* [ЧТО ТРЕБУЕТСЯ] Перепишите слово в слово весь отрывок о возвращении Цветаевой на родину, приведённый ниже.

* [ПРИВЕДЁННЫЙ ОТРЫВОК]
=-=-=
Я – жизнь, пришедшая на ужин!
Ее агония растянулась на несколько лет. Цветаева знала, что едет на родину умирать, что ни писать, ни жить там она не сможет. Возвращение было добровольно-вынужденным, самоубийственным. Условное наклонение, в котором она упоминает о смерти – если, пока – выражает не надежду, а лишь отсрочку. «Если не смогу там писать...» – но последнее письмо к Тесковой, написанное по дороге из Парижа в Гавр, звучит уже как предсмертное. «Как только я ступила на трап парохода, я поняла, что все кончено» – но приезжает в Москву. Советская действительность, судьба семьи превзошли самые худшие ожидания – преодолевая навалившиеся беды, Цветаева начинает действовать, хлопотать, зарабатывать. Ее заставляло жить сознание, что она нужна своим близким. Всю жизнь она металась в поисках кого-то, кому была бы необходима:
В Советском Союзе – вне романтики, вне поэзии, – в трагической реальности это осуществилось: у Сережи, Али, Мура была «смертная надоба» в ней. Она оказалась ниточкой, связующей Сережу и Алю с внешним миром, с жизнью; они трое привязывали ее к ней. Думая о возможности самоубийства, Цветаева останавливала себя: «Вздор. Пока я нужна... но, Господи, как я мала, как я ничего не могу!» Она была несправедлива к себе. Конечно, она не могла вызволить Сережу и Алю – может ли единица побороть «черную гору» государства? Но она делала все возможное: писала прошения, выстаивала очереди, чтобы сдать передачу, обивала пороги в ожидании вестей, собирала посылки... Ради этого она сохраняла мужество и присутствие духа.
=-=-=
* [ДАННЫЕ]
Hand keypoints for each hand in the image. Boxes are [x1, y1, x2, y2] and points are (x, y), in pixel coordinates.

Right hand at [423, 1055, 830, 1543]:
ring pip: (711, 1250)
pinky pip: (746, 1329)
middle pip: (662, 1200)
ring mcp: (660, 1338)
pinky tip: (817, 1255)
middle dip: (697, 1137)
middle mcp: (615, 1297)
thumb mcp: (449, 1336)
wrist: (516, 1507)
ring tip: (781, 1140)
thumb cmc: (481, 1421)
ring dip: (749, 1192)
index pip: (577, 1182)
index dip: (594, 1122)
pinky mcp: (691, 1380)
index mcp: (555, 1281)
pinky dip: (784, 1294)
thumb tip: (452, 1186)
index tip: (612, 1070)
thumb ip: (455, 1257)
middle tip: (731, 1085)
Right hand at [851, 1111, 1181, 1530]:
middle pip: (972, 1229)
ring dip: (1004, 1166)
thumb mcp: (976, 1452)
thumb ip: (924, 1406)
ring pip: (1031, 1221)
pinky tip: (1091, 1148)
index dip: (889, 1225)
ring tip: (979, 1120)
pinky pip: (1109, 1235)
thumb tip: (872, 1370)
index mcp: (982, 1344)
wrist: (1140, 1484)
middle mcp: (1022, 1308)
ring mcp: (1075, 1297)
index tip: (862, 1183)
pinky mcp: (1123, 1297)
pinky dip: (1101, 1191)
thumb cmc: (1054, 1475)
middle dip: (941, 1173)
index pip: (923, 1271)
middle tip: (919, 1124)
=-=-=
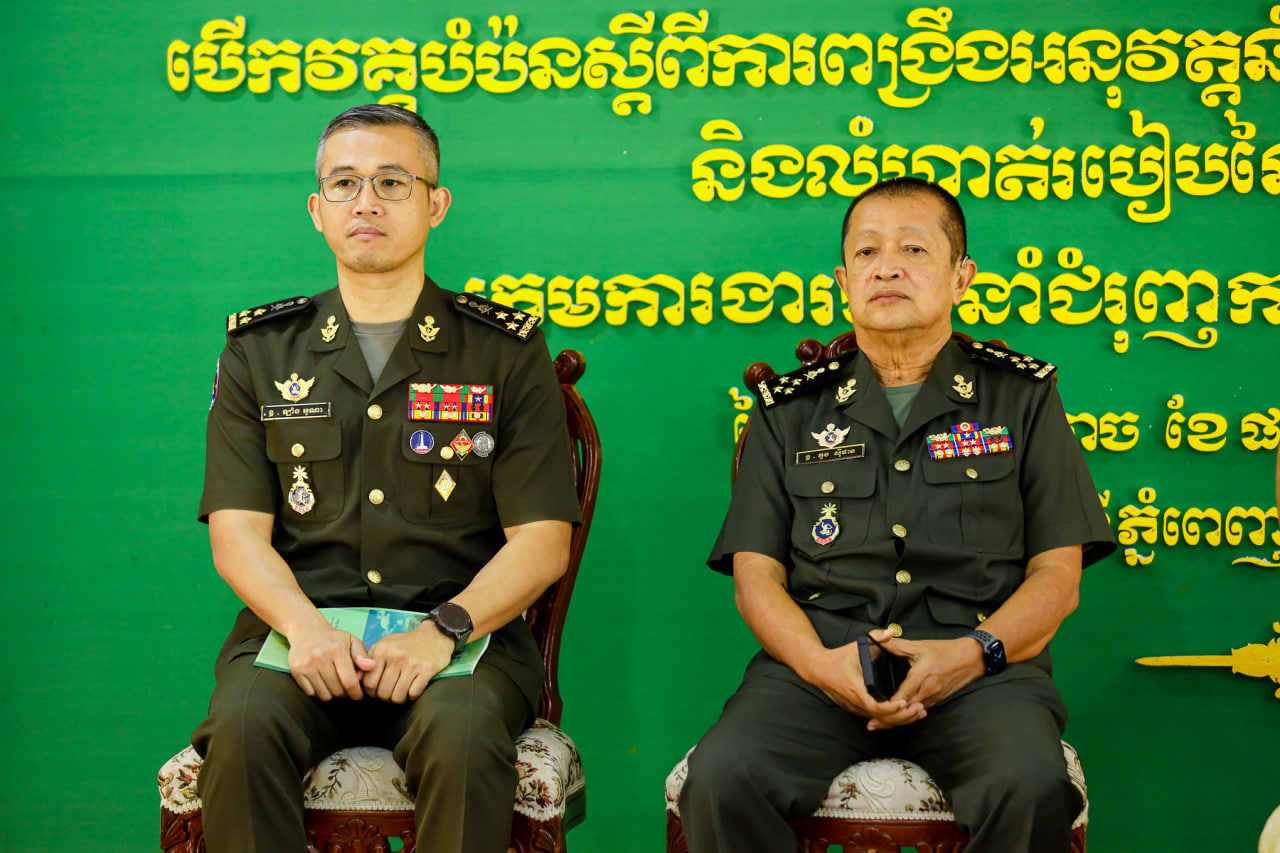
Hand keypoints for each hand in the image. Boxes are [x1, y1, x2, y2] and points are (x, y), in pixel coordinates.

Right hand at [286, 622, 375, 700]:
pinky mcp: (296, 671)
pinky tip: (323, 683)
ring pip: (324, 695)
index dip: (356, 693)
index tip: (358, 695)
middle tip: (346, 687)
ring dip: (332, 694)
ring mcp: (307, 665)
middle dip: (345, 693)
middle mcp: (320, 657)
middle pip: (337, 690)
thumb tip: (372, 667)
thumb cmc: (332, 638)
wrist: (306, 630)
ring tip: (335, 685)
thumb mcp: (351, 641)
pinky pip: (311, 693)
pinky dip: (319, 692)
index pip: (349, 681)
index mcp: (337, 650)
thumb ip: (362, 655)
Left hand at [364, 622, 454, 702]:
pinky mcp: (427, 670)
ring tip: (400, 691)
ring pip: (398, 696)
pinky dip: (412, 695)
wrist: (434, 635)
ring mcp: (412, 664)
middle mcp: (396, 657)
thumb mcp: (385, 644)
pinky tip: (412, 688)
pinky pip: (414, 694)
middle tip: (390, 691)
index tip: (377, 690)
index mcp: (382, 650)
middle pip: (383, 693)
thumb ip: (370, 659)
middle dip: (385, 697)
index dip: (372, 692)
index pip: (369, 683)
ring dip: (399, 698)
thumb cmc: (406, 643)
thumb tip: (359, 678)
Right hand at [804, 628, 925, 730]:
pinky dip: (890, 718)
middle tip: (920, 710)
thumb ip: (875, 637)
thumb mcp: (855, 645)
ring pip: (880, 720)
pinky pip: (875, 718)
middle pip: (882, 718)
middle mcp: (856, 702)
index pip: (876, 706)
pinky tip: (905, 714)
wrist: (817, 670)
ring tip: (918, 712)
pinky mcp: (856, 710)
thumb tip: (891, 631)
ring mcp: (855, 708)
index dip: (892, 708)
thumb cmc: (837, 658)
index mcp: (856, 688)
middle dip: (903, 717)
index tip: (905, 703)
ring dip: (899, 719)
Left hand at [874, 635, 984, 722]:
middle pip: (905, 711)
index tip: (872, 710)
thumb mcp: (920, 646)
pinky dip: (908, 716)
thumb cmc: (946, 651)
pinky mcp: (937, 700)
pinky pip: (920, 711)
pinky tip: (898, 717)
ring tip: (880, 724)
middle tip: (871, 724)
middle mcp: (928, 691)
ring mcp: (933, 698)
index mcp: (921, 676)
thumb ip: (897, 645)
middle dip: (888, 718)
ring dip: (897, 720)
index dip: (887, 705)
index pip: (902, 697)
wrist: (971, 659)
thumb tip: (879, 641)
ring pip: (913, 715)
=-=-=
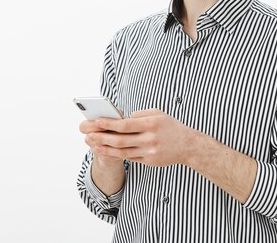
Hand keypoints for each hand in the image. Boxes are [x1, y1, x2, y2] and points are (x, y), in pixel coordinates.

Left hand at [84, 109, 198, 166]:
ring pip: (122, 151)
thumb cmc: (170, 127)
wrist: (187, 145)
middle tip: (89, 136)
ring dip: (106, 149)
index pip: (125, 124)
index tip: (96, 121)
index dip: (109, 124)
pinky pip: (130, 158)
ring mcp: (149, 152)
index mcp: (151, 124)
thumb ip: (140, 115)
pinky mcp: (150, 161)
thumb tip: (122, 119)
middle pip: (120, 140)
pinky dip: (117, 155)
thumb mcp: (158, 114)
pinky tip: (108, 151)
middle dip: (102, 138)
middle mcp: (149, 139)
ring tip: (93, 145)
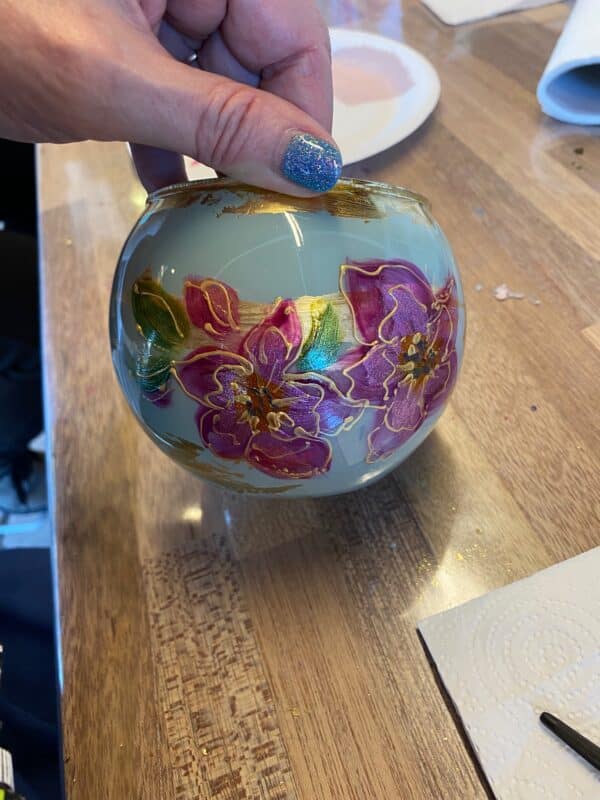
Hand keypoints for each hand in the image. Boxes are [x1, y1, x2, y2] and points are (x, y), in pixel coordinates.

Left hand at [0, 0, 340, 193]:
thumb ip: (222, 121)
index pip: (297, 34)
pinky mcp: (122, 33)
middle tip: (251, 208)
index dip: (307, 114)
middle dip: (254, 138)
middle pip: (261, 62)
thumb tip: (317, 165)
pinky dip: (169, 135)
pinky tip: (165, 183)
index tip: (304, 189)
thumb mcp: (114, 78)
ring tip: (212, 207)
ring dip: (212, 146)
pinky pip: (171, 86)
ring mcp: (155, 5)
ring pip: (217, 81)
=-=-=
* [ВАШ ОТВЕТ]
Я – жизнь, пришедшая на ужин!
Ее агония растянулась на несколько лет. Цветаева знала, что едет на родину умирать, что ни писать, ни жить там она не сможет. Возвращение было добровольно-вынужденным, самоубийственным. Условное наклонение, в котором она упоминает о смерти – если, пока – выражает не надежду, а лишь отсрочку. «Если не смогу там писать...» – но последнее письмо к Тесковой, написанное по дороге из Парижа в Гавр, звучит уже как предсмертное. «Как только я ступила на трап парохода, я поняла, что все кончено» – но приезжает в Москву. Советская действительность, судьба семьи превзошли самые худшие ожидания – преодолевая навалившиеся беды, Цветаева начинает действовать, хлопотать, зарабатывать. Ее заставляло жить сознание, что она нужна своим близким. Всю жизнь она металась в поисках кого-то, кому была бы необходима:
В Советском Союзе – вне романтики, вне поэзии, – в трагической реальности это осуществилось: у Сережи, Али, Мура была «смертная надоба» в ней. Она оказалась ниточкой, связующей Сережу и Алю с внешним миром, с жизнью; они трое привязывали ее к ней. Думая о возможности самоубийства, Цветаева останавливала себя: «Вздор. Пока я нужна... но, Господи, как я мала, как я ничего не могу!» Она была несправедлива к себе. Конечно, она не могла вызволить Сережу и Алю – может ли единица побороть «черную гору» государства? Но она делала все возможное: писала прошения, выстаивала очереди, чтобы сдать передачу, обивала пороги в ожидании вестей, собирала посылки... Ради этого она сохраняла мужество и присутствие духа.